I’ve also being tutoring 3 siblings twice a week. This basically involves sitting on a very plush couch and having the 3 of them take turns to have me do their homework and wow them with my native English prowess. The middle child has taken to offering me tea, which I politely decline, as I wasn’t sure she knew how to make a cup. Turns out I was right; she saunters in one evening 10 minutes after leaving to “get a pen,” clutching this glass mug of honey coloured drink. I wonder how she’s clutching a glass cup filled with boiling water so tightly. Turns out that it was, in fact, cold water filled with tea leaves. I’ll give the girl credit; she’s got the basic idea right. Just putting it into practice turned out to be wildly unsuccessful. Needless to say I was more than relieved when her mum came home to rectify the situation.


This week saw us have a long 4 day weekend. Naturally, this has been a long time coming and we were eager to make a quick escape out of the city, to the mountains nearby. A quick hour and a half journey later and we were in the mountainous region of Chimgan; being one group of about two staying in our plush hotel that weekend. Our little cottages were rather spacious and provided the perfect setting for what can only be described as a tasteless rendition of Cards Against Humanity.

Our home; questionable stains and broken toilets by the time we left

Chalet livin'

Views for days

Day 1 was spent experiencing almost certain death on a cable cart up to the top of the mountain area we were in. It was a wise decision to look, neither up, nor down. Upon nearing the top, we were accosted by a man on a rock wielding a camera and throwing compliments towards our approaching car. Obviously we smiled encouragingly for what might be a man with a dream to be a photographer, and I further encouraged his career by happily buying our prints upon reaching the top.

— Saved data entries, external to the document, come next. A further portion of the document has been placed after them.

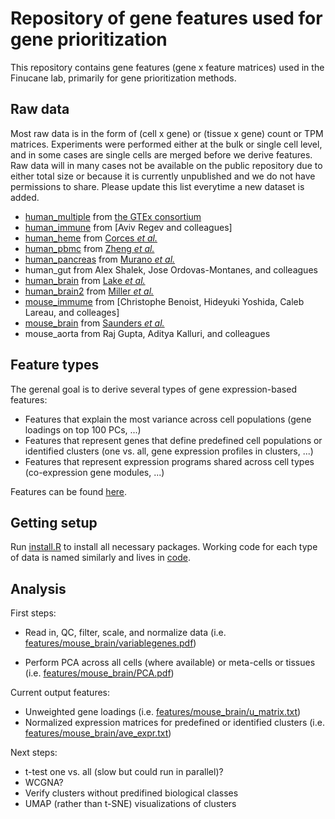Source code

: # Repository of gene features used for gene prioritization

This repository contains gene features (gene x feature matrices) used in the Finucane lab, primarily for gene prioritization methods.

## Raw data

Most raw data is in the form of (cell x gene) or (tissue x gene) count or TPM matrices. Experiments were performed either at the bulk or single cell level, and in some cases are single cells are merged before we derive features. Raw data will in many cases not be available on the public repository due to either total size or because it is currently unpublished and we do not have permissions to share. Please update this list everytime a new dataset is added.

- [human_multiple](https://www.gtexportal.org/home/) from [the GTEx consortium](http://dx.doi.org/10.1038/nature24277)
- [human_immune](https://preview.data.humancellatlas.org) from [Aviv Regev and colleagues]
- [human_heme](https://www.ncbi.nlm.nih.gov/geo/query/acc.cgi?acc=GSE74246) from [Corces _et al._](https://www.nature.com/articles/ng.3646)
- [human_pbmc](https://support.10xgenomics.com/single-cell-gene-expression/datasets/2.1.0/pbmc8k) from [Zheng _et al._](https://www.nature.com/articles/ncomms14049)
- [human_pancreas](https://www.ncbi.nlm.nih.gov/geo/query/acc.cgi?acc=GSE85241) from [Murano _et al._](https://www.sciencedirect.com/science/article/pii/S2405471216302927)
- human_gut from Alex Shalek, Jose Ordovas-Montanes, and colleagues
- [human_brain](https://www.ncbi.nlm.nih.gov/geo/query/acc.cgi?acc=GSE97930) from [Lake _et al._](http://science.sciencemag.org/content/352/6293/1586)
- [human_brain2](http://www.brainspan.org) from [Miller _et al._](https://www.nature.com/articles/nature13185)
- [mouse_immume](https://www.immgen.org) from [Christophe Benoist, Hideyuki Yoshida, Caleb Lareau, and colleages]
- [mouse_brain](http://dropviz.org) from [Saunders _et al._](https://www.biorxiv.org/content/early/2018/04/20/299081)
- mouse_aorta from Raj Gupta, Aditya Kalluri, and colleagues

## Feature types

The gerenal goal is to derive several types of gene expression-based features:

- Features that explain the most variance across cell populations (gene loadings on top 100 PCs, ...)
- Features that represent genes that define predefined cell populations or identified clusters (one vs. all, gene expression profiles in clusters, ...)
- Features that represent expression programs shared across cell types (co-expression gene modules, ...)

Features can be found [here](https://github.com/FinucaneLab/gene_features/tree/master/features).

## Getting setup 

Run [install.R](https://github.com/FinucaneLab/gene_features/tree/master/code/install.R) to install all necessary packages. Working code for each type of data is named similarly and lives in [code](https://github.com/FinucaneLab/gene_features/tree/master/code/).

## Analysis

First steps:
- Read in, QC, filter, scale, and normalize data (i.e. [features/mouse_brain/variablegenes.pdf](https://github.com/FinucaneLab/gene_features/tree/master/mouse_brain/variablegenes.pdf))

- Perform PCA across all cells (where available) or meta-cells or tissues (i.e. [features/mouse_brain/PCA.pdf](https://github.com/FinucaneLab/gene_features/tree/master/mouse_brain/PCA.pdf))

Current output features:
- Unweighted gene loadings (i.e. [features/mouse_brain/u_matrix.txt](https://github.com/FinucaneLab/gene_features/tree/master/mouse_brain/u_matrix.txt))
- Normalized expression matrices for predefined or identified clusters (i.e. [features/mouse_brain/ave_expr.txt](https://github.com/FinucaneLab/gene_features/tree/master/mouse_brain/ave_expr.txt))

Next steps:
- t-test one vs. all (slow but could run in parallel)?
- WCGNA?
- Verify clusters without predifined biological classes
- UMAP (rather than t-SNE) visualizations of clusters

Luckily they caught the smiles after we got over the initial shock

Do you even have any safety standards?
Does anyone even know this cable car ride is operating?








Our hike further up was brief but scorching, avoiding wild horses on the way. We found, and were vaguely successful at breaking into a weather station at the top, happily and thankfully avoiding arrest at the inappropriate posing done on said station. I am now expecting my invite to be an H&M model imminently.

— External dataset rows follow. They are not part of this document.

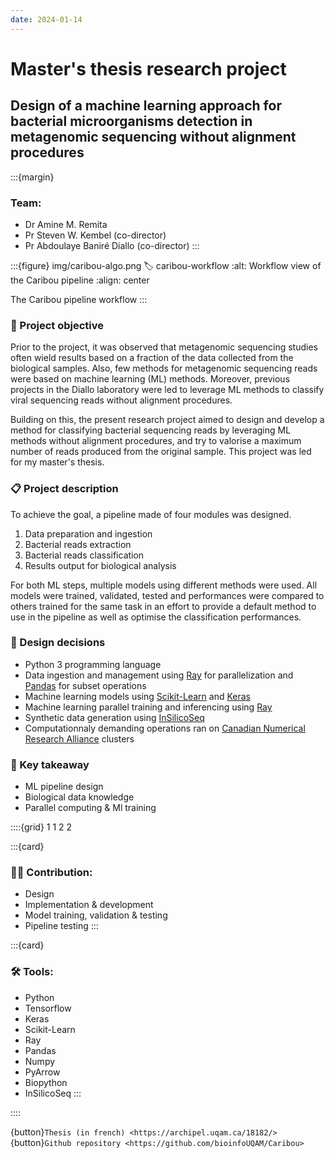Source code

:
 ```yaml
---
date: 2024-01-14
---
```

# Master's thesis research project

## Design of a machine learning approach for bacterial microorganisms detection in metagenomic sequencing without alignment procedures

:::{margin}
### Team:
* Dr Amine M. Remita
* Pr Steven W. Kembel (co-director)
* Pr Abdoulaye Baniré Diallo (co-director)
:::

:::{figure} img/caribou-algo.png
:label: caribou-workflow
:alt: Workflow view of the Caribou pipeline
:align: center

The Caribou pipeline workflow
:::

### 🎯 Project objective
Prior to the project, it was observed that metagenomic sequencing studies often wield results based on a fraction of the data collected from the biological samples. Also, few methods for metagenomic sequencing reads were based on machine learning (ML) methods. Moreover, previous projects in the Diallo laboratory were led to leverage ML methods to classify viral sequencing reads without alignment procedures.

Building on this, the present research project aimed to design and develop a method for classifying bacterial sequencing reads by leveraging ML methods without alignment procedures, and try to valorise a maximum number of reads produced from the original sample. This project was led for my master's thesis.

### 📋 Project description
To achieve the goal, a pipeline made of four modules was designed.
1. Data preparation and ingestion
2. Bacterial reads extraction
3. Bacterial reads classification
4. Results output for biological analysis

For both ML steps, multiple models using different methods were used. All models were trained, validated, tested and performances were compared to others trained for the same task in an effort to provide a default method to use in the pipeline as well as optimise the classification performances.

### 🎨 Design decisions
* Python 3 programming language
* Data ingestion and management using [Ray](https://docs.ray.io/en/master/) for parallelization and [Pandas](https://pandas.pydata.org/) for subset operations 
* Machine learning models using [Scikit-Learn](https://scikit-learn.org/stable/index.html) and [Keras](https://keras.io/)
* Machine learning parallel training and inferencing using [Ray](https://docs.ray.io/en/master/)
* Synthetic data generation using [InSilicoSeq](https://github.com/HadrienG/InSilicoSeq)
* Computationnaly demanding operations ran on [Canadian Numerical Research Alliance](https://docs.alliancecan.ca/wiki/Technical_documentation) clusters

### 🧾 Key takeaway
* ML pipeline design
* Biological data knowledge
* Parallel computing & Ml training

::::{grid} 1 1 2 2

:::{card}

### 👨‍💻 Contribution:
* Design
* Implementation & development
* Model training, validation & testing
* Pipeline testing
:::

:::{card}

### 🛠 Tools:
* Python
* Tensorflow
* Keras
* Scikit-Learn
* Ray
* Pandas
* Numpy
* PyArrow
* Biopython
* InSilicoSeq
:::

::::

{button}`Thesis (in french) <https://archipel.uqam.ca/18182/>`
{button}`Github repository <https://github.com/bioinfoUQAM/Caribou>`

Weather station not made for climbing on

I maintain we didn't get carried away
H&M, I'm awaiting your call now



The journey home was only slightly distressing, with our car bumping into another car’s wing mirror. Surprisingly, both cars stopped, if only for a 45 second yelling much before driving off with even more vengeance than before.

Look into the distance they said


We celebrated our survival to the mountains at a fast food place that conveniently served £1 cocktails and £3 bottles of champagne. Acting like the ballers that we clearly are, we made our way to a couple of other places throughout the course of the evening, eventually managing to get ourselves thrown out of one place for accidentally drinking someone's bottle of Jack Daniels and helping ourselves to their fruit platter. An honest mistake, it was agreed by all, as we were not so cordially removed by the bouncers. Not even sorry; apple and grapes are a perfect midnight snack.